鍛造の基礎知識|鍛造の意味

2012年11月12日更新

鉄や金属材料を加工する方法は多様なものがあり、鍛造(たんぞう)法も、プレス加工や鋳造法などのように金属を加工して品物をつくる方法の一つです。

鍛造の基本原理は、金属材料を炉の中で赤熱して、やわらかくなったところをハンマーや槌で叩いて、いろいろな形に仕上げていくというもので(熱間鍛造)、このような手法で作られたものを鍛造品と呼びます(熱をかけずに常温で行うものは冷間鍛造といいます)。

いわゆる昔の鍛冶をイメージするとよいかもしれません。赤く熱した鉄を、冷めないうちに何度も槌で叩いて形をつくっていくという動作が「鍛造」の本質的な姿です。

金属材料を加熱するやわらかくなりますが、昔から鉄は熱いうちに打てといわれてきました。このように金属材料が弾性を失って粘さがまし、延性や展性が増加した状態を「塑性(そせい)」のある状態と呼びます。平たく言えば、変形可能な状態にあることです。この状態にあるものに衝撃を加えて、身の詰まった状態にしていくのが鍛造加工です。

言い方を変えると、まずは「金属を塑性のある状態」にしてからプレスやハンマーで大きな力を加えて、元に戻らない変形である「永久変形」をさせて、所要の形に成形させる加工ともいえます。

このとき、粗い状態になっている材料内部の組織である結晶粒子を微細化させ、その結合を密着させることになるので、材料の粘り強さが増加していきます(このような目的で行う鍛造のことは鍛錬と呼ぶことがあります)。

鍛造品はハンマーで打って鍛えられていくので、材料の性質が改善されて強靭な製品が得られる点に特徴があります。
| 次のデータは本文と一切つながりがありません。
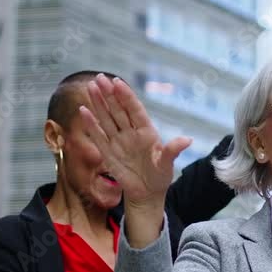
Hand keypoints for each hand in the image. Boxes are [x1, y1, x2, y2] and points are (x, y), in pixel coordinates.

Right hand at [79, 74, 191, 208]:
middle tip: (100, 77)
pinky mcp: (108, 152)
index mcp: (146, 132)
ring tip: (91, 87)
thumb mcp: (167, 164)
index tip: (118, 82)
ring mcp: (118, 141)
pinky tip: (83, 110)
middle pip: (118, 110)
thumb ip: (172, 151)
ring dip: (98, 103)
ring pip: (107, 118)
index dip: (126, 96)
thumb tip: (187, 140)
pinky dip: (91, 124)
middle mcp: (131, 133)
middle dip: (109, 94)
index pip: (134, 110)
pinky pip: (98, 135)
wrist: (147, 194)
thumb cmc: (160, 176)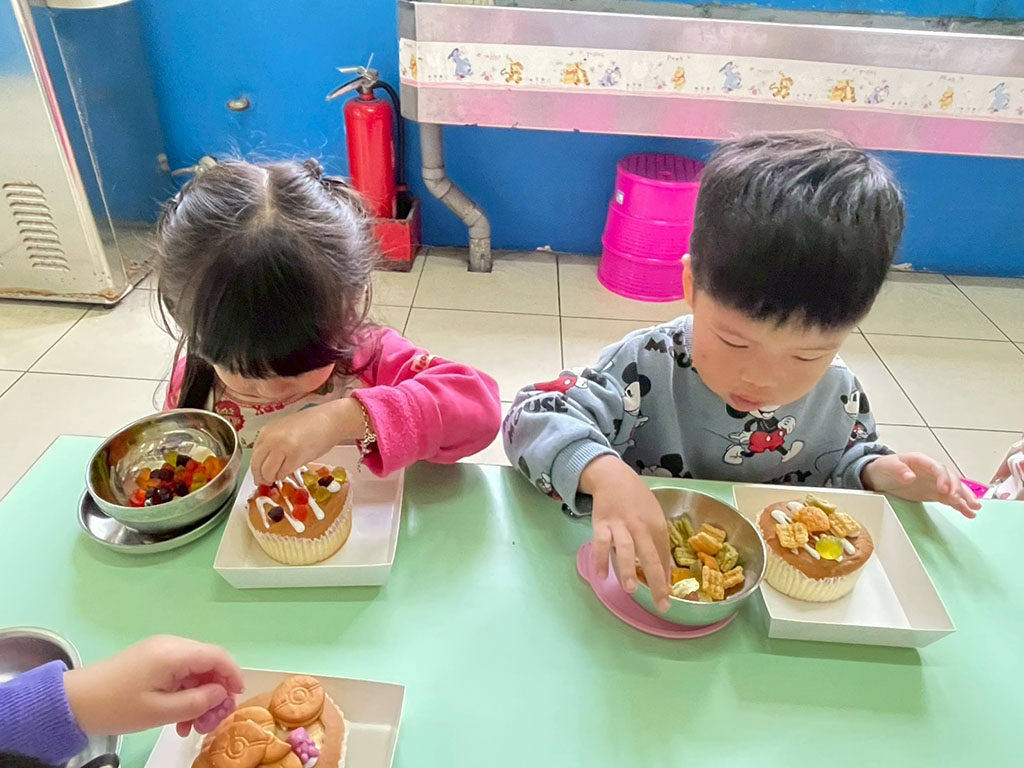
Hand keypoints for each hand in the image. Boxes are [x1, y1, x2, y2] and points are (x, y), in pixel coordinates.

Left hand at [63, 635, 243, 737]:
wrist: (72, 702)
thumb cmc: (116, 706)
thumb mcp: (159, 711)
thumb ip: (196, 702)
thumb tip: (221, 694)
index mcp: (174, 653)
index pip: (217, 656)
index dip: (233, 675)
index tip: (237, 698)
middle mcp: (170, 645)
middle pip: (208, 663)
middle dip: (215, 692)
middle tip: (210, 722)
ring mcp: (160, 651)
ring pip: (194, 670)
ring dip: (199, 696)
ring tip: (192, 726)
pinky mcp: (150, 660)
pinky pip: (179, 673)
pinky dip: (185, 693)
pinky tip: (178, 718)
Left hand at [251, 398, 364, 484]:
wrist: (330, 420)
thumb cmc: (312, 425)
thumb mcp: (285, 431)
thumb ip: (273, 444)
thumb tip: (267, 464)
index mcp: (266, 431)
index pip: (254, 455)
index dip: (256, 468)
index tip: (260, 475)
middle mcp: (271, 439)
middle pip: (257, 465)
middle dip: (261, 477)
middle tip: (267, 482)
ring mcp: (282, 447)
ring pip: (267, 472)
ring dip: (273, 477)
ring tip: (280, 476)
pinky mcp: (294, 456)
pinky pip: (283, 473)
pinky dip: (284, 475)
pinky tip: (290, 471)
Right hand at [581, 455, 672, 611]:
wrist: (614, 476)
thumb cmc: (637, 501)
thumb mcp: (653, 517)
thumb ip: (657, 543)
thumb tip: (663, 572)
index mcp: (657, 525)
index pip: (664, 555)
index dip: (666, 578)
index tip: (668, 599)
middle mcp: (641, 526)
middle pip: (650, 555)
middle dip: (656, 581)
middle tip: (661, 603)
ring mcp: (620, 525)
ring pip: (626, 548)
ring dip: (628, 568)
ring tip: (630, 588)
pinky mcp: (602, 523)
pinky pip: (601, 542)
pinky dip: (600, 558)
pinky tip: (601, 575)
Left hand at [861, 453, 980, 518]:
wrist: (878, 476)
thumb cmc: (883, 467)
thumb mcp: (887, 466)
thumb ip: (898, 470)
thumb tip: (910, 476)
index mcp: (921, 461)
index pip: (937, 468)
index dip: (943, 478)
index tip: (944, 490)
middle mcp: (932, 471)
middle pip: (950, 478)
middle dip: (958, 489)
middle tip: (961, 501)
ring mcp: (935, 482)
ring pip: (954, 488)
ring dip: (965, 498)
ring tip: (975, 508)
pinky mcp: (935, 493)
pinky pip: (950, 498)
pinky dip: (960, 505)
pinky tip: (969, 513)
ただ、鍛造のままだと表面がまだ粗く、寸法も不正確なため、さらにここから機械によって加工して精密な寸法に仕上げることで製品となります。

昨今では機械の部品の中でも大形で強靭なものが要求されることがあり、こうしたものは機械ハンマーによって鍛造されています。

鍛造作業は上述の、叩いて鍛えるという側面のほか、刀鍛冶が熱したり冷ましたりする作業を繰り返すように、材料の加熱、冷却を繰り返して必要な硬さや粘り強さを与える焼入れ、焼き戻し、などの熱処理という側面も伴います。叩いて鍛えるだけでなく、この熱処理をどういう具合に行うかが、鉄の組織の性質を決定付けるため、とても重要になります。いわば、金属の機械的性質を改善するのは、熱処理ともいえるからです。この熱処理は金属を扱う上では切っても切れない工程になりますので、加工に用いる材料にどのような熱処理が施されているのか、という点もあわせて考える癖をつけるとよいと思います。